> _Instructions for the task_: Scan the records below for the line with "A | 212.100.234.54 |" and the line with "In this case, passive". Repeat those two lines and every line between them exactly, and nothing else.

Segment Start: Supplied data

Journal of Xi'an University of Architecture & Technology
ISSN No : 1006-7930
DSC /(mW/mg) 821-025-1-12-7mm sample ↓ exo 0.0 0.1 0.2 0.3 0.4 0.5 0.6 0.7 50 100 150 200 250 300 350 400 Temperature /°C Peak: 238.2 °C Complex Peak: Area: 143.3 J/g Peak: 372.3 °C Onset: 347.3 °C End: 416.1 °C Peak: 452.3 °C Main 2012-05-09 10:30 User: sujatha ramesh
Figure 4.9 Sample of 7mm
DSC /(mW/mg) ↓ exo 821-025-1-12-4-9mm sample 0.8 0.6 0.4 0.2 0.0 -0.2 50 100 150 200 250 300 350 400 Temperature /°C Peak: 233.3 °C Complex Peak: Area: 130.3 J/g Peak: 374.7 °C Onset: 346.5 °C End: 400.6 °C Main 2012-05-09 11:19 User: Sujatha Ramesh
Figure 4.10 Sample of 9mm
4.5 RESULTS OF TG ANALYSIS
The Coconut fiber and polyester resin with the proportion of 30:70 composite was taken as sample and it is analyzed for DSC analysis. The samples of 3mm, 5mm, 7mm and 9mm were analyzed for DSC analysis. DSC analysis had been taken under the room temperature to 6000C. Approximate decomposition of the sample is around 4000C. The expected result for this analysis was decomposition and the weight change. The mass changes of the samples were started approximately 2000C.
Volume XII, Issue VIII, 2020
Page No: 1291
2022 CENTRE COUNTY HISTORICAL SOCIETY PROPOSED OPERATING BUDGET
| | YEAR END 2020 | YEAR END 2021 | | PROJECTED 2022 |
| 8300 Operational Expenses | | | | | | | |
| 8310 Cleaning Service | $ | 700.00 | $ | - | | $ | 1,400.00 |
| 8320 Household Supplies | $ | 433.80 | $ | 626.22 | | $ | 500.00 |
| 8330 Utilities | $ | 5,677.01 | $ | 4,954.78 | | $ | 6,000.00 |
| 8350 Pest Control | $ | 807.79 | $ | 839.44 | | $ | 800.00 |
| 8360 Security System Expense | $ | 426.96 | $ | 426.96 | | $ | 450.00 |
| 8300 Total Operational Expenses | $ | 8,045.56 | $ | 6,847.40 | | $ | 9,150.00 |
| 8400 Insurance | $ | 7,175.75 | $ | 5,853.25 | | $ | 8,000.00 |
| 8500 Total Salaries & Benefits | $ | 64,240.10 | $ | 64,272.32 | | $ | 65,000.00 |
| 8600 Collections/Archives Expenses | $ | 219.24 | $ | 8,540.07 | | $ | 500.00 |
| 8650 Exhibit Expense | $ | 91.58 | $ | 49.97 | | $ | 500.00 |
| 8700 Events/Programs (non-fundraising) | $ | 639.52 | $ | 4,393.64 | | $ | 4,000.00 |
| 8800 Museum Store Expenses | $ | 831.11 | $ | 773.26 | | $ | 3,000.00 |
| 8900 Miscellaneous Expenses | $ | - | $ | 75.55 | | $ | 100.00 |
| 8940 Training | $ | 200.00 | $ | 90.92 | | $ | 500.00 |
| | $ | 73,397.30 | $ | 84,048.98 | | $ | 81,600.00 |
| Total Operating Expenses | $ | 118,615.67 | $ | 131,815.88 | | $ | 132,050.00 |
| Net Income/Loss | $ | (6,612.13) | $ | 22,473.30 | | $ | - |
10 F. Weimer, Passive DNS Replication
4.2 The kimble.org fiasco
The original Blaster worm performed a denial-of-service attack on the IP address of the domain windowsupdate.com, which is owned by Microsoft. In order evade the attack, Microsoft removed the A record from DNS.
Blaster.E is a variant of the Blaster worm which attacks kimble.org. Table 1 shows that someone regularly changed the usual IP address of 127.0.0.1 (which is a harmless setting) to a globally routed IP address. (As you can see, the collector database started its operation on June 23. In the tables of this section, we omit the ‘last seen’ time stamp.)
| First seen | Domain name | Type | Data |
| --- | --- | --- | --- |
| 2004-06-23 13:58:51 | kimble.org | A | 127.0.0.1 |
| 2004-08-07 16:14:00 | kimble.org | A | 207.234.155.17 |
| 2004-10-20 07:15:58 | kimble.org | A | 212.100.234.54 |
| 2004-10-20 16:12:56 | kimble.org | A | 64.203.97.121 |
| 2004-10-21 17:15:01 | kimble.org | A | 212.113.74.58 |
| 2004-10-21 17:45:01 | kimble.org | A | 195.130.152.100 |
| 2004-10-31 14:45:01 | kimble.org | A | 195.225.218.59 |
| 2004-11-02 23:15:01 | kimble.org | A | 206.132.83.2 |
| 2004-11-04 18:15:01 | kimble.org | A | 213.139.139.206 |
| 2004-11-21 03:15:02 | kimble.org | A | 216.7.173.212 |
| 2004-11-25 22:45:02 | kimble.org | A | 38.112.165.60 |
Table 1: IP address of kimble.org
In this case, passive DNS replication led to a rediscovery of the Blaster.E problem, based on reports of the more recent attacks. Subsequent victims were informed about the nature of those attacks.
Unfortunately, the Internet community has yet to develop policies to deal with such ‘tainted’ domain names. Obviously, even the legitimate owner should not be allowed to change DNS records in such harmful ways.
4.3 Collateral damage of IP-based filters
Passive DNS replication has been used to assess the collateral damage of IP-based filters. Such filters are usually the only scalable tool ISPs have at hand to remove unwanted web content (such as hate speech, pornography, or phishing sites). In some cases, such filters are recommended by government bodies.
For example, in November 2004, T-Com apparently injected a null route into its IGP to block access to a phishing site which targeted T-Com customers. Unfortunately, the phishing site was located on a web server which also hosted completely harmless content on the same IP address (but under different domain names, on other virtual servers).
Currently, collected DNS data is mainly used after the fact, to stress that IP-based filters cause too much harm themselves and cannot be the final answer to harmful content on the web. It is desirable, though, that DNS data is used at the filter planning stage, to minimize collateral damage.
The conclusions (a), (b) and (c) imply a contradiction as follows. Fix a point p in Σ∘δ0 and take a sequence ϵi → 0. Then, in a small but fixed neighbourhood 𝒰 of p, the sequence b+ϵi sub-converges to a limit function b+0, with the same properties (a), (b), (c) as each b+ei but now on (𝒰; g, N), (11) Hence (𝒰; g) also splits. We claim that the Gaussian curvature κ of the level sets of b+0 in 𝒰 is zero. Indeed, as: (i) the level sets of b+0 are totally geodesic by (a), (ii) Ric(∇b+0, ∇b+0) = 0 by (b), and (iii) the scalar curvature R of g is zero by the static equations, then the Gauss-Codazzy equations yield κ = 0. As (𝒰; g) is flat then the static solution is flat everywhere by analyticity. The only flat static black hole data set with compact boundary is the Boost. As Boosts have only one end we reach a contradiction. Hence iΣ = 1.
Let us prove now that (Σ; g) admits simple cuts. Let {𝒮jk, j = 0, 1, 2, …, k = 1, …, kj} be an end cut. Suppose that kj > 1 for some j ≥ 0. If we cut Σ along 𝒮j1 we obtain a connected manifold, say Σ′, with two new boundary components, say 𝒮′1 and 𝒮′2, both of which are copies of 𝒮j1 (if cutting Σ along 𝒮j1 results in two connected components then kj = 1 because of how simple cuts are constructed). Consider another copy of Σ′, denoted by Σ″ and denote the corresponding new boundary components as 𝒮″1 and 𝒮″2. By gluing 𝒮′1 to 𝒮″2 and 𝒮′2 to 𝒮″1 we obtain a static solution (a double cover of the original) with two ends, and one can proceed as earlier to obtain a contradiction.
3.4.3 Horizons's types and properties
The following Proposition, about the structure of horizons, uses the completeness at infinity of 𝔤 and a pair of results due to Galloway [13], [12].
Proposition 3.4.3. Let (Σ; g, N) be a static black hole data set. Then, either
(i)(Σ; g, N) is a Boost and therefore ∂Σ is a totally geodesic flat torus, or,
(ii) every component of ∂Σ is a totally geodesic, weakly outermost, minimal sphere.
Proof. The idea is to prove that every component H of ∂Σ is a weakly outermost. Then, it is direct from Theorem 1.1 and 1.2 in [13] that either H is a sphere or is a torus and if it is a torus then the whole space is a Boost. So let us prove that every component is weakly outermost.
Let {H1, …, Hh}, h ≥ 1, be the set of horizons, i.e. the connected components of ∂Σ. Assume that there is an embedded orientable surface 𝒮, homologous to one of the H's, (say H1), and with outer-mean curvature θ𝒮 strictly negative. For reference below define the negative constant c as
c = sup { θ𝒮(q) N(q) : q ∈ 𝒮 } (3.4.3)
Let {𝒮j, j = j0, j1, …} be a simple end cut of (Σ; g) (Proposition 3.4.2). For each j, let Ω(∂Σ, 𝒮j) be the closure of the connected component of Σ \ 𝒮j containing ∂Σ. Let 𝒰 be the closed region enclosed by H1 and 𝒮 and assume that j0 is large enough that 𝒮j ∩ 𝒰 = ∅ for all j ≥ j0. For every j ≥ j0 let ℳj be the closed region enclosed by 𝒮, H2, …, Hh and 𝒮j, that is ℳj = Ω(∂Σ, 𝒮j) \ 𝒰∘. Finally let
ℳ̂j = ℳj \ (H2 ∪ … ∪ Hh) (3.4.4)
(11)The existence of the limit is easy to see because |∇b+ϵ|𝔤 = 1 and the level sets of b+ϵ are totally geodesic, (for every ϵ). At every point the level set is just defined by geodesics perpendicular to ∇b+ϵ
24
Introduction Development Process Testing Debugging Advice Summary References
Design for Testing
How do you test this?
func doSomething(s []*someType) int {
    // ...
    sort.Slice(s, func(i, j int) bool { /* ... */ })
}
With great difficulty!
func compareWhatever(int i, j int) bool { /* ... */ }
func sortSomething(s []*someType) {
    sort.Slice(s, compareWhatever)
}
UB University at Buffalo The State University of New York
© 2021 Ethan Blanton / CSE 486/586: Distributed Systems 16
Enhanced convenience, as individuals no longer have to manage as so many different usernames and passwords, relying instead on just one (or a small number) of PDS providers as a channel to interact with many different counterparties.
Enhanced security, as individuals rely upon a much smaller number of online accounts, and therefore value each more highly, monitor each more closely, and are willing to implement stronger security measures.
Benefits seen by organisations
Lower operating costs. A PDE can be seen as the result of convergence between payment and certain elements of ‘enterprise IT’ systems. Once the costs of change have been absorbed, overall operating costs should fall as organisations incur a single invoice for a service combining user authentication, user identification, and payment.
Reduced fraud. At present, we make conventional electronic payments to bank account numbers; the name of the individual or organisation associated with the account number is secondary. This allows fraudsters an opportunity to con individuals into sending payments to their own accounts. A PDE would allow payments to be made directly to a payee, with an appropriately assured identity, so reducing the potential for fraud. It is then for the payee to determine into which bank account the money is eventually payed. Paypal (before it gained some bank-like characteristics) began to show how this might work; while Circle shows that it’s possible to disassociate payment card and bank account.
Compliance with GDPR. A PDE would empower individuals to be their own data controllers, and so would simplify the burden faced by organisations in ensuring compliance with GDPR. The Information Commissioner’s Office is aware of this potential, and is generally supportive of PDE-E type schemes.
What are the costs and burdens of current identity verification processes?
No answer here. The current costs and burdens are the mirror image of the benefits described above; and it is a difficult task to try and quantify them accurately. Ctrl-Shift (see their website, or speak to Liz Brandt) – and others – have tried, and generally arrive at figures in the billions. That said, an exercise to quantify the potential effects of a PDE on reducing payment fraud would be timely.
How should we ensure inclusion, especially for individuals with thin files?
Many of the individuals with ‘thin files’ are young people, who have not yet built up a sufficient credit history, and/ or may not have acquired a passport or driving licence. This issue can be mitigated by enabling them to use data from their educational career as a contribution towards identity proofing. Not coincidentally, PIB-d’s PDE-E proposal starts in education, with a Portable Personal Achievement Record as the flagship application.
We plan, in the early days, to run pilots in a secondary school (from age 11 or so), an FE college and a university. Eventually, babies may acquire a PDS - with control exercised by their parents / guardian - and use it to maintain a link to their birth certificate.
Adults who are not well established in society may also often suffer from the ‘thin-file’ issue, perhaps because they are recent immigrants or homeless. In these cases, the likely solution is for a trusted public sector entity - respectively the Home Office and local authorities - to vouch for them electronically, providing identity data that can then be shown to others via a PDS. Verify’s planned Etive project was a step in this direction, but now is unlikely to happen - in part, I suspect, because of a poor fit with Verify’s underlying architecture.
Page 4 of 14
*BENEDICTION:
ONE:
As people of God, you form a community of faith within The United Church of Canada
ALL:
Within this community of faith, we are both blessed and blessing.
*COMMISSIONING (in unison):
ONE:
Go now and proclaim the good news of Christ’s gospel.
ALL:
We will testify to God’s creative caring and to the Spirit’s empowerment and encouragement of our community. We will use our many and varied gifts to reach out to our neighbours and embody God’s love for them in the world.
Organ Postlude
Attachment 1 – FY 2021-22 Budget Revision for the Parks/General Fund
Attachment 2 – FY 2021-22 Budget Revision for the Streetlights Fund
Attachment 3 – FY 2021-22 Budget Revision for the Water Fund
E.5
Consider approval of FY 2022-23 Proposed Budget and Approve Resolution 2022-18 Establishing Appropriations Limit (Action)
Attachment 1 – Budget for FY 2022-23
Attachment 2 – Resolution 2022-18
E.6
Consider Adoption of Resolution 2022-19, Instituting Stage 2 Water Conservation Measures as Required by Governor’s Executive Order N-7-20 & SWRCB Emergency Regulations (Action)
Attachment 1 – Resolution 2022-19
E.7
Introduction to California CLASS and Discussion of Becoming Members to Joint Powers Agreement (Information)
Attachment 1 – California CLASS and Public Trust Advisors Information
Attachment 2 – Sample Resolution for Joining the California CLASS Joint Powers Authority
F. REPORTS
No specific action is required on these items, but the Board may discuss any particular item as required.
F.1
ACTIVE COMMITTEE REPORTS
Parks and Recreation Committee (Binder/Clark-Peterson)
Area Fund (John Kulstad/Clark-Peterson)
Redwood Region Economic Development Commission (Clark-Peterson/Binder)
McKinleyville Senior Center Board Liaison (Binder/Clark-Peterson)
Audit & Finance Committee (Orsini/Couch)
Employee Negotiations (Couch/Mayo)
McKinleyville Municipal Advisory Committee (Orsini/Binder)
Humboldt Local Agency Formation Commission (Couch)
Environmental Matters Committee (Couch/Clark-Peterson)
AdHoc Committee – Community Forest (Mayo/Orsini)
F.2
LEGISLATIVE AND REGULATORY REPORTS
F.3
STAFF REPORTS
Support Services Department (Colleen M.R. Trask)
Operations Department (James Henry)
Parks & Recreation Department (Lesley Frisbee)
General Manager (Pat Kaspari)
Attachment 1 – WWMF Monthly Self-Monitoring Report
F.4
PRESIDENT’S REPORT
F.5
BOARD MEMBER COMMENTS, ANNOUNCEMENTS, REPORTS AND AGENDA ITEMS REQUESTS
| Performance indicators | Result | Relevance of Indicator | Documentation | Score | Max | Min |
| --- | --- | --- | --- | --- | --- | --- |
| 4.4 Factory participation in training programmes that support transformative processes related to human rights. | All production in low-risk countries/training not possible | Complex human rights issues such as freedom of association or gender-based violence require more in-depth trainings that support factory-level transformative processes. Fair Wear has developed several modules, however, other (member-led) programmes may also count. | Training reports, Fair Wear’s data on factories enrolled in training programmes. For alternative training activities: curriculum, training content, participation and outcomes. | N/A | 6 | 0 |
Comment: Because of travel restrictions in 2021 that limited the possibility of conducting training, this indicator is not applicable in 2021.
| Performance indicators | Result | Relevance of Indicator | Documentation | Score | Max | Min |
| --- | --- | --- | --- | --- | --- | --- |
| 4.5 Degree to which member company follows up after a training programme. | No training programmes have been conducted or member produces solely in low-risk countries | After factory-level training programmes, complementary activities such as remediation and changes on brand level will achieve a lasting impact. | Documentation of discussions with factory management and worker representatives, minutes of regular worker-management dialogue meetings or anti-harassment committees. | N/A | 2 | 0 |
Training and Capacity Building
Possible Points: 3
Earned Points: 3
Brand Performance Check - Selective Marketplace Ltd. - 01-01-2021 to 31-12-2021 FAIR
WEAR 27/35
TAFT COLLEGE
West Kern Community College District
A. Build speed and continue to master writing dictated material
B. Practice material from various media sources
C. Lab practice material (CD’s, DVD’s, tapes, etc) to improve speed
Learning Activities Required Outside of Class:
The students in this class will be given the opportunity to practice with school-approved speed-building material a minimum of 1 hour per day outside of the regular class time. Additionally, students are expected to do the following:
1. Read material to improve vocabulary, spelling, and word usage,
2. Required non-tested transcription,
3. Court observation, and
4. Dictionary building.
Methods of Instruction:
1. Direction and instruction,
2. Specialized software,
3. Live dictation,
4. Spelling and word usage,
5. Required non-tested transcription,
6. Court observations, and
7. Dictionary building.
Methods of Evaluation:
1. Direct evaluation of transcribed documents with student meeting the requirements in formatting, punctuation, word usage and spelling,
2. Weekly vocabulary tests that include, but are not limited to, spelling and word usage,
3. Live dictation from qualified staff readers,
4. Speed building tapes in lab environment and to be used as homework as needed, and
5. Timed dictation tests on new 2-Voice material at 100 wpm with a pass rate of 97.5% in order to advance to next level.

Segment End: Supplied data

> _Final answer_:
| 2004-10-20 07:15:58 | kimble.org | A | 212.100.234.54 |
| 2004-10-20 16:12:56 | kimble.org | A | 64.203.97.121 |
| 2004-10-21 17:15:01 | kimble.org | A | 212.113.74.58 |
| 2004-10-21 17:45:01 | kimble.org | A | 195.130.152.100 |
| 2004-10-31 14:45:01 | kimble.org | A | 195.225.218.59 |
| 2004-11-02 23:15:01 | kimble.org | A | 206.132.83.2 |
| 2004-11-04 18:15:01 | kimble.org | A | 213.139.139.206 |
| 2004-11-21 03:15:02 | kimble.org | A | 216.7.173.212 |
| 2004-11-25 22:45:02 | kimble.org | A | 38.112.165.60 |
Table 1: IP address of kimble.org
In this case, passive DNS replication led to a rediscovery of the Blaster.E problem, based on reports of the more recent attacks. Subsequent victims were informed about the nature of those attacks.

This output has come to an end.